The denial of, and the failure to mention, the Stalinist crimes against humanity against people of all ethnic backgrounds, including Romas, is rather characteristic of the ruling Party of Communists of the Republic of Moldova, which has neither properly acknowledged, nor properly apologized for, the crimes committed by the Soviet regime. What it has done was to decorate individuals involved in Stalinist crimes. What president Vladimir Voronin has done in March, 2003 was to decorate the former General Secretary of the Communist Party of the Moldavian Soviet Socialist Republic between 1961 and 1980, Ivan Ivanovich Bodiul, who was one of the participants in the deportations of 1949 of Moldovan peasants, and, as a republican party leader, violated the human rights of nomadic Roma in 1961 ( see
www.azi.md/news?ID=23! 471 ). The official justification was Bodiul's "long and remarkable work in the state supreme bodies, outstanding contribution to the development of the Republic of Moldova, and on [the] occasion of his 85Th Birthday" (see again
www.azi.md/news?ID=23471 ).
This decision, which was made public a long time before the awarding of the decoration, has been defended in an editorial in the pro-Communist weekly "Sens", no. 35, January 28-February 3, 2003) authored by Valeriu Renita and called "The Writers and the Windmills" (see
http://www.sens.md/showart.asp?aid=544 ). In it, Bodiul is compared to former Chilean military dictator Pinochet for the purpose of whitewashing his crimes. This was the last editorial in Sens signed by Valeriu Renita under his own name; on February 12, 2003, he was appointed the official spokesman of the Moldovan president Vladimir Voronin.

#####

Directive 1: In the passage on Bodiul's decoration, switch "editorial" to "column" and give the stretch from "This decision, which" through "president Vladimir Voronin." with that change.
Directive 2: Pick up the passage on Bodiul's decoration where it stops and continue it.

Information supplied:
#####

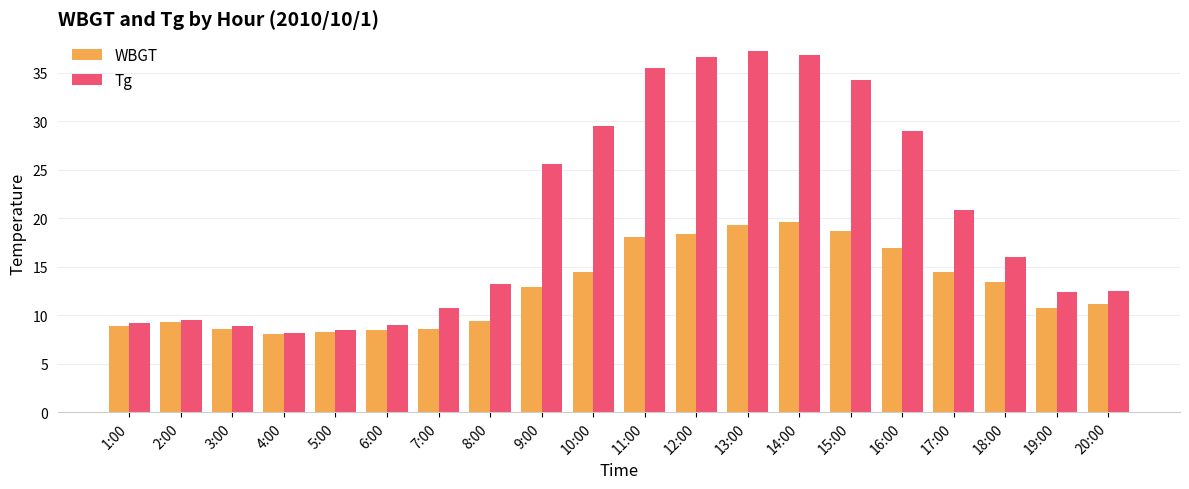

Which series has the largest range (max minus min)?

Tg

#####

Exercise result 1:
This decision, which was made public a long time before the awarding of the decoration, has been defended in an column in the pro-Communist weekly "Sens", no. 35, January 28-February 3, 2003) authored by Valeriu Renita and called "The Writers and the Windmills" (see
http://www.sens.md/showart.asp?aid=544 ). In it, Bodiul is compared to former Chilean military dictator Pinochet for the purpose of whitewashing his crimes. This was the last column in Sens signed by Valeriu Renita under his own name; on February 12, 2003, he was appointed the official spokesman of the Moldovan president Vladimir Voronin.

Exercise result 2:
The current (Communist) president of Moldova (since 2001), Vladimir Voronin, stated at the party rally in commemoration of the Great Socialist October Revolution held in 1999 that it is false to argue that the Soviet Communist regime was responsible for the death of millions of people. "It is a team of falsifiers of history, of anti-Communists, of people who are employed [the correct nuance - in the pay] of those countries that were against the USSR all the time; from 1917 until now, they have fought against us" (see MONITORUL, November 9, 1999, at
http://www.monitorul.ro/arhiva/1999/11/09/local_news/chisinau.htm ). This kind of statement would be prosecutable in many countries of Europe as a denial of crimes against humanity.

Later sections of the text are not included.